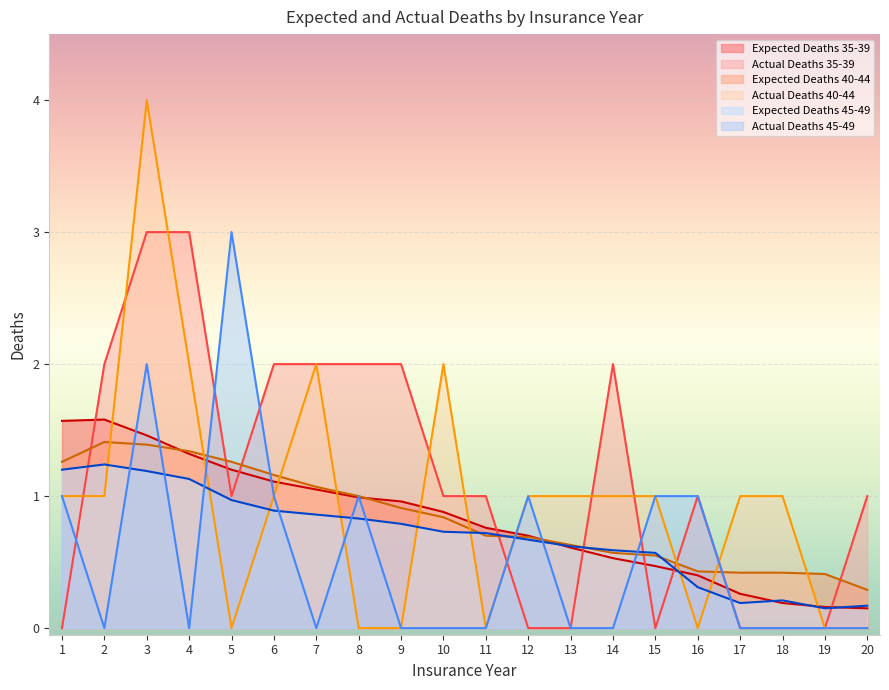

What is the average value of the Expected Deaths 40-44 series?

0.8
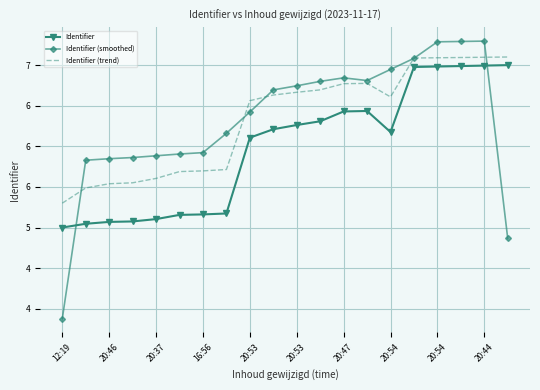

What are all the series names shown in the legend?

Identifier, Identifier (smoothed), Identifier (trend)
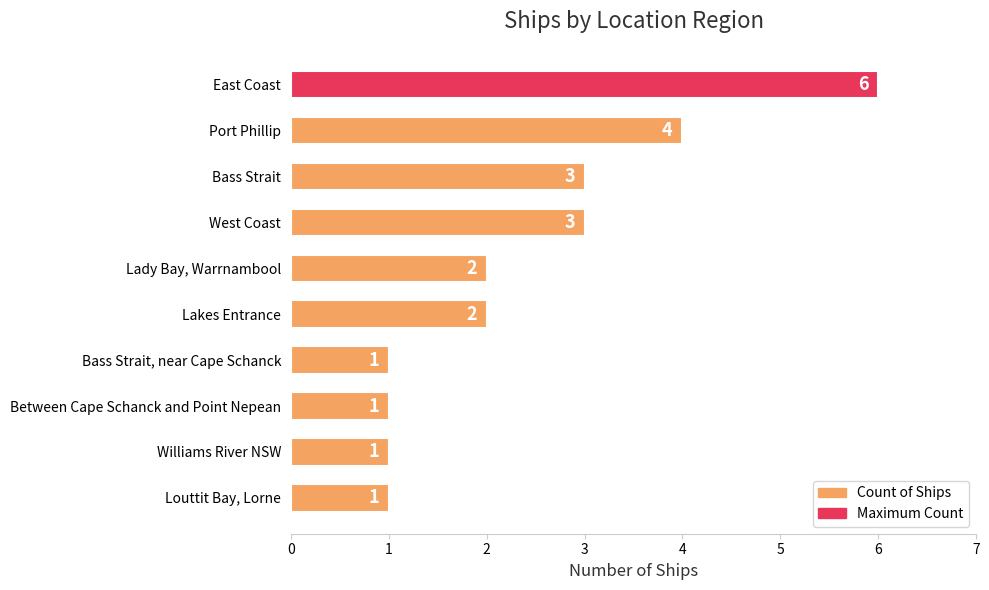

Reading top to bottom, extract all data points from this chart.

6	4	3	3	2	2	1	1	1	1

■ **TASK**: Switch each "series" to "data set" throughout all of the lines above, and write them out again with nothing else changed. Leave the pictures out of your answer.

■ **WRITTEN SOLUTION**:
What is the average value of the Expected Deaths 40-44 data set?

0.8

What are all the data set names shown in the legend?

Identifier, Identifier (smoothed), Identifier (trend)

Reading top to bottom, extract all data points from this chart.

6	4	3	3	2	2	1	1	1	1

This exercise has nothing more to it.